++++ Extrait choisi ++++
14Le Nouvel Observateur propose lui une figure unique de la jeune femme jugée à Tours. La qualification unifiée de la mère meurtrière est explicite et réitérée : « la mère qui a tué ses trois nouveau-nés, le « monstre », comme l’ont appelé certains » ; « contrairement aux autres mères infanticides, Véronique Courjault refuse l’évidence ». Or cette fusion figurative se fait sur fond d’une qualification assez différente de la mère ; le journal n’employant qu’une seule fois l’expression « mère infanticide » dans son article long de deux pages. « La maternité a toujours été une affaire compliquée pour Véronique Courjault », indique l’hebdomadaire qui explique ensuite, en reprenant des propos de l’époux : « Comme le ménage, les papiers, Jean-Louis a son expression pour décrire Véro : « Elle pousse les moutons sous le tapis. » La jeune femme ne prend soin de rien, surtout pas d’elle. Le corps, la sexualité, tout ça lui est un peu étranger ». La jeune femme n’est pas qualifiée comme femme et mère à part entière ; en ayant des problèmes avec la maternité, avec la sexualité et avec les tâches domestiques, elle n’assume pas les contraintes de Genre. Le récit évoque également la renaissance de la jeune femme après une hystérectomie : « Débarrassée de son utérus, la jeune femme revit ». Si le discours du Nouvel Observateur ne stigmatise pas cet état de fait, il le décrit comme ancré dans une souffrance ancienne de la jeune femme, souffrance qui aurait été tue à tout l’entourage, depuis toujours. La figure de la mère semble donc être une figurine de porcelaine sur la surface de laquelle seraient peintes les attributions du féminin. Or, cette relative inconsistance de la figure de la mère semble permettre sa réunion avec la figure de la meurtrière. Véronique Courjault était une mère sans l’avoir « vraiment choisi » ; elle pouvait donc être aussi une meurtrière. L’évocation de la pathologie qui affectait la jeune femme, que l’hebdomadaire évoque sous forme de question « Véronique se savait-elle enceinte ? », parachève ensuite la fusion figurative.
15L’édition du Nouvel Observateur étant datée du 4 juin 2009, elle ne peut intégrer les débats qui occupent une grande partie du procès. Pourtant l’hebdomadaire évoque la question de l’état mental de la jeune femme : « Ils disent qu’elle va mieux […] Ils racontent le chemin parcouru depuis son incarcération à l’automne 2006 : les séances de psychothérapie, la sortie progressive du mutisme, sa capacité à mettre enfin quelques mots sur l’horreur ». En racontant la thérapie, Le Nouvel Observateur raconte aussi le progressif rapprochement des deux figures.
++++ Données fournies ++++
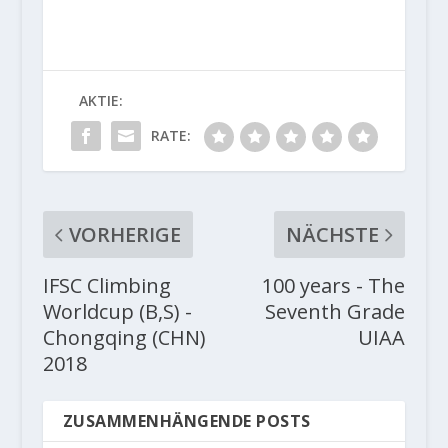
AKTIE:
RATE:
VORHERIGE
NÄCHSTE
IFSC Climbing
100 years - The
Worldcup (B,S) -
Seventh Grade
Chongqing (CHN)
UIAA
2018
ZUSAMMENHÄNGENDE POSTS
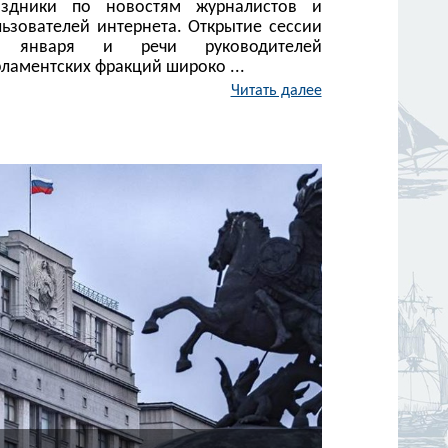
аздники по новостям журналистов и
льзователей интернета. Открытие сессии
 января и речи руководителей
ламентских фракций широко ...
Читать далее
++++
- Votre tâche:
Répondez à ces questions d'après l'extrait sur Le Nouvel Observateur :
1. Combien de fois l'hebdomadaire emploie-t-il l'expression « mère infanticide » dans son article ?
2. Quelle formule l'époux utilise-t-il pour décrire Véro ?
3. De quelle date est l'édition du Nouvel Observateur ?
Ces lignes ne servent à rien ici.

- Réponse:
1. Une seule fois, dans un article long de deux pages.
2. « Elle pousse les moutons sous le tapis. »
3. Du 4 juin 2009.